The purpose of Directive 2006/123/EC on services in the internal market is to improve the operation of the single services market. The Directive demands that Member States eliminate unjustified or disproportionate legal and administrative obstacles to establishing companies or the provision of cross-border services in the EU. The Directive is also intended to eliminate obstacles that confront recipients of services, i.e. consumers and companies, when accessing services in other Member States. In the second paragraph of Article 2, the Directive prohibits discrimination on the basis of the citizenship or place of residence related to the access to a certain service. Companies thus must not treat consumers differently just because they are from another country, unless there are objective reasons, such as e.g. additional costs borne by the company due to the remoteness of the place of delivery, special risks related to the applicable rules and regulations in other Member State, different market conditions, such as pricing by the competition, or lack of appropriate protection of intellectual property rights.
To enhance consumers' trust when accessing the services within the EU, Member States, as per the Directive, must provide consumers with general information on consumer legislation and consumers' rights as well as the information on organisations offering assistance to consumers in disputes with vendors. In Slovenia, the contact point for providing such information to consumers is the European Consumer Centre. The consumers' complaints stated in the report of the network of European Consumer Centres show that there are also complaints that relate to the denial of access to services or higher prices on the basis of the consumer's place of residence or citizenship.
Consumers most often encounter discrimination based on their place of residence when purchasing on-line from vendors outside their country or when travelling in another country. On the basis of its experience in dealing with consumers' complaints, the European Commission has prepared the Practical Guide for Consumers, in which consumers’ most frequent problems with access to services (including the delivery of goods) in other EU Member States are presented. Based on concrete examples, consumers can learn about the options to acquire better offers in the single market and about cases of unacceptable discriminatory practices.

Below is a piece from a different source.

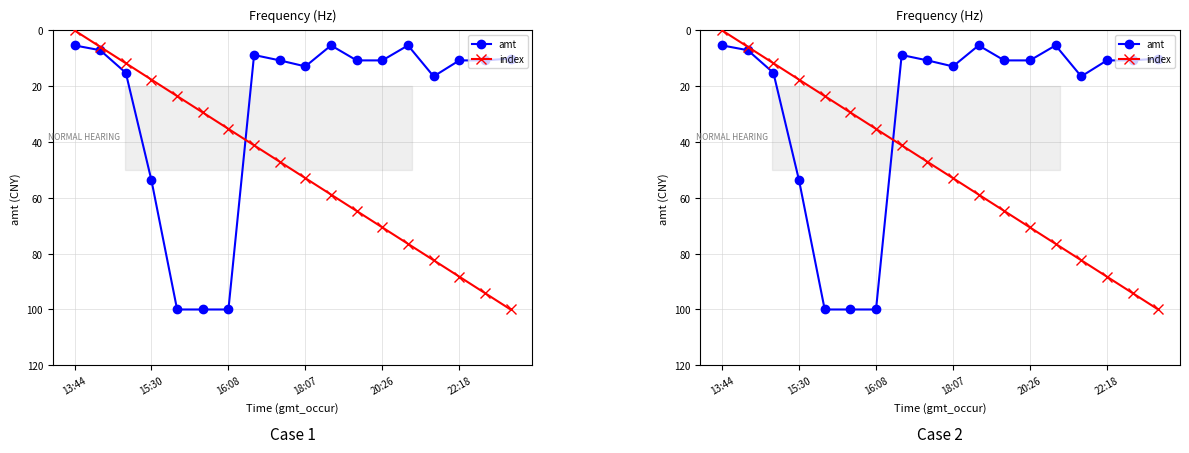

Between 15:30 and 13:44, which is larger?

15:30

If you want to file a complaint due to a violation of the rights deriving from the Directive on Services, we suggest contacting the service provider first. If the service provider fails to reply or the reply is unsatisfactory, you may contact the European Consumer Centre, which will ask the provider to eliminate the violations. The Directive on Services was transposed into the Slovenian legislation with the Act on services in the internal market and numerous other sectoral regulations. The Ministry of Economic Development and Technology – Internal Market Directorate, Sector for Services is competent for the transfer of the Directive.